» **QUOTED TEXT**
____________________
Monday 27 January 2003

Will Oldham covers MC's CTTA

There's a haunting air of brokenhearted, late-night/early-morning desolation to Will Oldham's latest recording as Bonnie "Prince" Billy that, combined with a cover photo of a bearded Oldham looking like a backwoods killer and/or preacher, doesn't much suggest the kind of guy who would talk enthusiastically of covering Mariah Carey. But Bonnie "Prince" Billy - or Oldham or Palace - is nothing if not a complex individual.

And so it came to pass that the bearded face behind a record sad enough to make Beck's "Sea Change" sound like "Where It's At Revisited" should find himself cutting a cover of "Can't Take That Away (Mariah's Theme)" with the formerly local Ian Williams of Storm and Stress/Don Caballero fame on R&B guitar at the apartment studio of Buddah Monk (who, Oldham notes, is known for his Ol' Dirty Bastard productions). "It comes from the record Rainbow," he says of the song. "And it sort of outlines her personal philosophy on everything - or on how to get by day to day."
____________________
[Records from a data source]
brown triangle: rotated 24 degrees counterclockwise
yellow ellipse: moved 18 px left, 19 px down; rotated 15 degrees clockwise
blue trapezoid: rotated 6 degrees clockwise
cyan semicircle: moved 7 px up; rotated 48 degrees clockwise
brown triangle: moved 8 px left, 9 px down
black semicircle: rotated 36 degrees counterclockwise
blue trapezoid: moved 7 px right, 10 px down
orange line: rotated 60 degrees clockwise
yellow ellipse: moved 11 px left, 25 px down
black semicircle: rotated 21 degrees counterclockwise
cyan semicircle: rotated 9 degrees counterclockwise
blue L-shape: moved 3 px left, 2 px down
____________________
» **PROBLEMS TO SOLVE**
**1.** In the item on Will Oldham's Mariah Carey cover, what record does Oldham say "Can't Take That Away (Mariah's Theme)" comes from?
**2.** Write the next part of the item on Will Oldham's Mariah Carey cover, beginning after its final sentence.

» **WRITTEN RESPONSES**
**1.** Rainbow.

**2.**
They recorded the cut for a compilation of, as Oldham puts it, "music people have a low opinion of". Not Oldham, though. "I like Mariah Carey, some of her music, a lot," he says. As to whether his version is closer to one of his own releases or Carey's original, Oldham answers, "Neither. It has an intro that sounds like it could come off Like A Prayer and then, as it gets into it, it sounds like low-rent basement R&B. It doesn't really sound like one of her records, because her records are definitely pretty high-rent. But we were working in Buddah Monk's apartment studio, sort of in the hood in Brooklyn."

Oldham doesn't know if that particular release will ever see the light of day, but he's about to bring some darkness to your day with the heartbreaking "Master and Everyone", a skeletal recording that captures the feeling of being alone in the world with no one but yourself to blame. It wasn't his intention, Oldham says, to make such a skeletal record. "I'd scheduled a bunch of musicians to come in from different parts of the world and started working on the record that way," he says. "And it just wasn't coming together. So we stripped it down to just myself and my brother [Ned] and a drummer, and then fired the drummer and finished the record like that, and then just had people come in and do some overdubs. So it just sort of developed over the course of recording."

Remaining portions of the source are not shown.